Surface Measurement

Surface topography is of great importance in specifying the function of a surface. A significant proportion of component failure starts at the surface due to either an isolated manufacturing discontinuity or gradual deterioration of the surface quality. Typical of the former is the laps and folds which cause fatigue failures and of the latter is the grinding damage due to the use of a worn wheel resulting in stress corrosion and fatigue failure. The most important parameter describing surface integrity is surface roughness. In the manufacturing industry, surface must be within certain limits of roughness. Therefore, measuring surface roughness is vital to quality control of machining work piece. Below are the definition of surface roughness and its main measurement methods.

Description of Surface Roughness

The roughness of a surface can be measured in different ways which are classified into three basic categories:
• Statistical descriptors that give average behavior of the surface height. For example, average roughness Ra; the root mean square roughness Rq; the skewness Sk and the kurtosis K.
• Extreme value descriptors that depend on isolated events. Examples are the maximum peak height Rp, the maximum valley height Rv, and the maximum peak to valley height Rmax.
• Texture descriptors that describe variations of the surface based on multiple events. An example for this descriptor is the correlation length.
Among these descriptors, the Ra measure is one of the most effective surface roughness measures commonly adopted in general engineering practice. It gives a good general description of the height variations in the surface. The following figure shows a cross section through the surface , a mean line is first found that is parallel to the general surface direction and divides the surface in such a way that the sum of the areas formed above the line is equal to the sum of the areas formed below the line. The surface roughness Ra is now given by the sum of the absolute values of all the areas above and below the mean line divided by the sampling length. Therefore, the surface roughness value is given by

Ra=(|area abc|+|area cde|)/f.

where f is the feed.

Main Measurement Methods of Surface Roughness

Inspection and assessment of surface roughness of machined workpieces can be carried out by means of different measurement techniques. These methods can be ranked into the following classes:

Direct Measurement Methods

Direct methods assess surface finish by means of stylus type devices. Measurements are obtained using a stylus drawn along the surface to be measured: the stylus motion perpendicular to the surface is registered. This registered profile is then used to calculate the roughness parameters. This method requires interruption of the machine process, and the sharp diamond stylus may make micro-scratches on surfaces.

Comparison Based Techniques

Comparison techniques use specimens of surface roughness produced by the same process, material and machining parameters as the surface to be compared. Visual and tactile senses are used to compare a specimen with a surface of known surface finish. Because of the subjective judgment involved, this method is useful for surface roughness Rq>1.6 micron.

Non Contact Methods

There have been some work done to attempt to measure surface roughness using non contact technique. Here is an electronic speckle correlation method given as an example.
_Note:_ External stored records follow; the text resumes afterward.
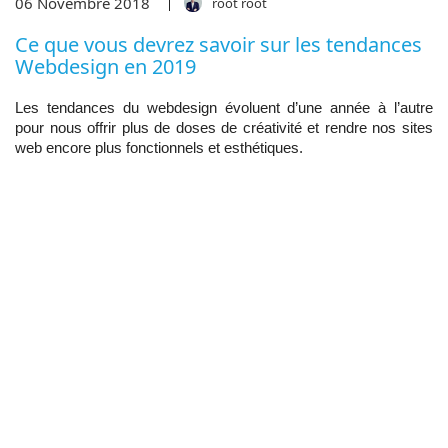
06
Novembre
2018
root root
Ce que vous devrez savoir sur les tendances
Webdesign en 2019
Les tendances du webdesign évoluent d’une année à l’autre
pour nous offrir plus de doses de créativité et rendre nos sites
web encore plus fonctionnels et esthétiques.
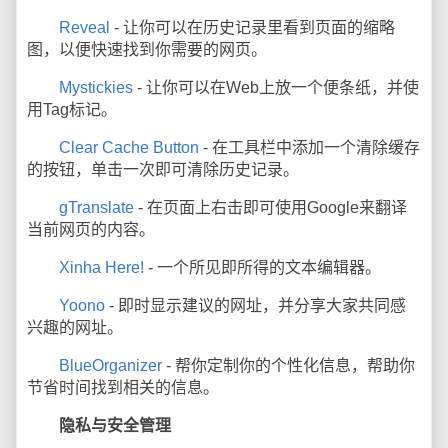
Reveal
- 让你可以在历史记录里看到页面的缩略
图，以便快速找到你需要的网页。
Mystickies
- 让你可以在Web上放一个便条纸，并使
用Tag标记。
Clear Cache Button
- 在工具栏中添加一个清除缓存
的按钮，单击一次即可清除历史记录。
gTranslate
- 在页面上右击即可使用Google来翻译
当前网页的内容。
Xinha Here!
- 一个所见即所得的文本编辑器。
Yoono
- 即时显示建议的网址，并分享大家共同感
兴趣的网址。
BlueOrganizer
- 帮你定制你的个性化信息，帮助你
节省时间找到相关的信息。
隐私与安全管理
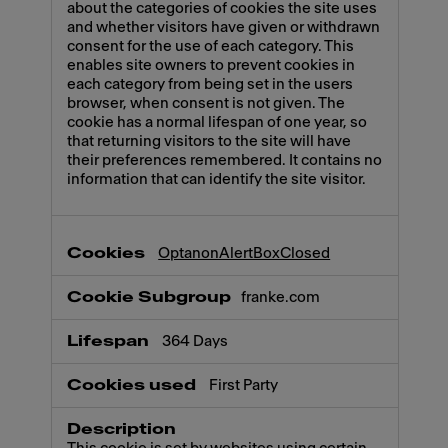
about the categories of cookies the site uses
and whether visitors have given or withdrawn
consent for the use of each category. This
enables site owners to prevent cookies in
each category from being set in the users
browser, when consent is not given. The
cookie has a normal lifespan of one year, so
that returning visitors to the site will have
their preferences remembered. It contains no
information that can identify the site visitor.
OptanonAlertBoxClosed
franke.com
364 Days
First Party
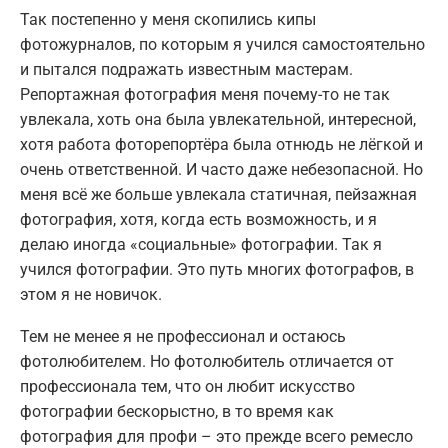
Так постепенно у меня скопились кипы
фотожурналов, по которым я учился самостоятельно
и пытался подражать известным мастерам.
Репортажная фотография меня почему-то не так
увлекала, хоть она была увлекательной, интересной,
хотя работа фоторепортёра была отнюдь не лёгкой и
очень ответственной. И часто даже небезопасной. Но
меня всё же больше увлекала статичная, пейзажная
фотография, хотя, когда есть возможность, и я
делаю иногда «социальные» фотографии. Так я
учился фотографии. Это путь многих фотографов, в
этом я не новичок.
Тем не менее я не профессионал и остаюсь
фотолюбителем. Но фотолюбитель отличается от
профессионала тем, что он любит искусство
фотографии бескорыстно, в то время как
фотография для профи – это прежде всего ремесло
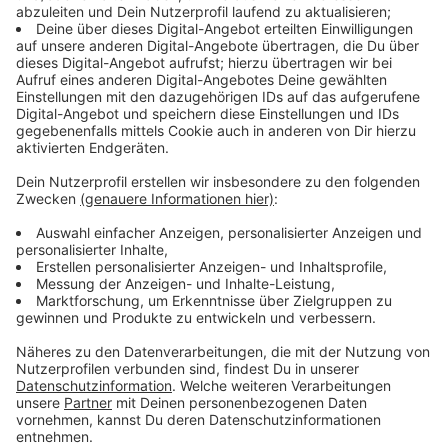
Welche Sicherheitsbedenken gibt es?
Anzeige
"Wir kontrollieren uns gegenseitig, was wir während der
Flugdurchführung machen. Wir besprechen Situationen,
die aufpoppen zusammen und wir schauen auch immer
gegenseitig, darauf, ob es dem anderen gut geht." sagt
Cockpit-Sprecherin Vivianne Rehaag im Interview mit
uns und bringt dafür gleich auch ein passendes
Beispiel. "Das ist vor allen Dingen dann von sehr, sehr
großer Relevanz, wenn im Flug Dinge mal nicht so
verlaufen, wie das im Optimalfall vorgesehen ist. Wenn
es zum Beispiel zu einem Systemausfall kommt. Da
wirken wir als Team zusammen, und jetzt ist dieser
Plan da, dass aus dieser Gleichung eine Person
weggestrichen wird, und das sehen wir in der Tat als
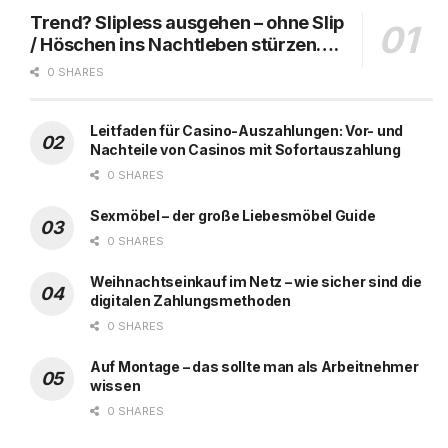
Trend? Slipless ausgehen – ohne Slip
/ Höschen ins Nachtleben stürzen….
0 SHARES
Leitfaden für Casino-Auszahlungen: Vor- und
Nachteile von Casinos mit Sofortauszahlung
0 SHARES
Sexmöbel – der große Liebesmöbel Guide
0 SHARES
Weihnachtseinkauf im Netz – wie sicher sind die
digitalen Zahlungsmethoden
0 SHARES
Auf Montage – das sollte man als Arbeitnehmer
wissen
0 SHARES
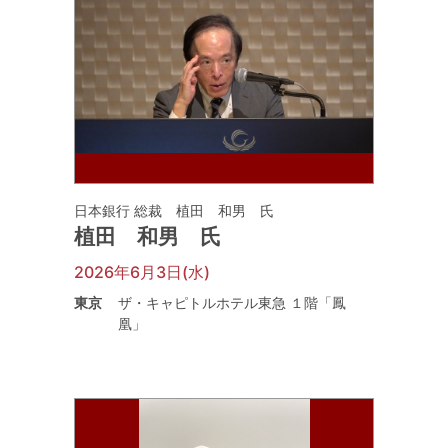
日本銀行 総裁 植田 和男 氏
植田 和男 氏
2026年6月3日(水)
東京
ザ・キャピトルホテル東急 １階「鳳
凰」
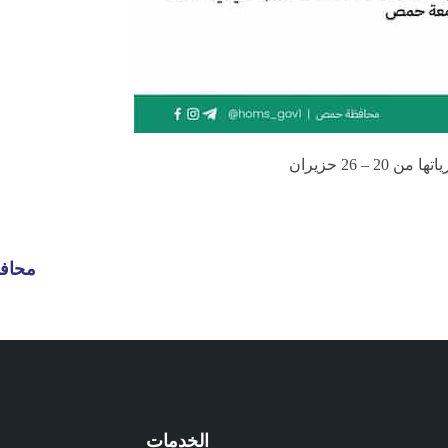
محافظ
الخدمات
م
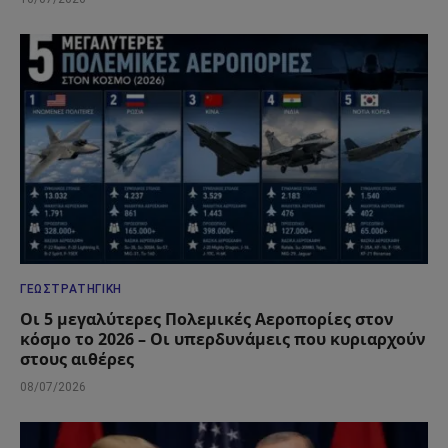
ΓΕΩΣΤΡΑΤΗΓΙΚΉ
Οι 5 μεγαλύτερες Πολεμικές Αεροπορίες στον
κόσμο το 2026 – Οι υπερδυνάμεις που κυριαρχούν
στους αιθέρες
08/07/2026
When coherent light illuminates a rough surface, the diffracted waves from each point of the surface mutually interfere to form a pattern which appears as a grain pattern of bright and dark regions. The spatial statistical properties of this speckle image can be related to the surface characteristics. The degree of correlation of two speckle patterns produced from the same surface by two different illumination beams can be used as a roughness parameter.

The following figure shows the measure principle. A rough surface is illuminated by a monochromatic plane wave with an angle of incidence with respect to the normal to the surface, multiscatterring and shadowing effects are neglected.  The photosensor of a CCD camera placed in the focal plane of a Fourier lens is used for recording speckle patterns. Assuming Cartesian coordinates x,y,z, a rough surface can be represented by its ordinates Z(x,y) with respect to an arbitrary datum plane having transverse coordinates (x,y). Then the rms surface roughness can be defined and calculated.

On-process measurement

Many methods have been used to measure surface roughness in process. For example:

Machine vision. In this technique, a light source is used to illuminate the surface with a digital system to viewing the surface and the data being sent to a computer to be analyzed. The digitized data is then used with a correlation chart to get actual roughness values.

Inductance method.  An inductance pickup is used to measure the distance between the surface and the pickup. This measurement gives a parametric value that may be used to give a comparative roughness. However, this method is limited to measuring magnetic materials.

Ultrasound. A spherically focused ultrasonic sensor is positioned with a non normal incidence angle above the surface. The sensor sends out an ultrasonic pulse to the a personal computer for analysis and calculation of roughness parameters.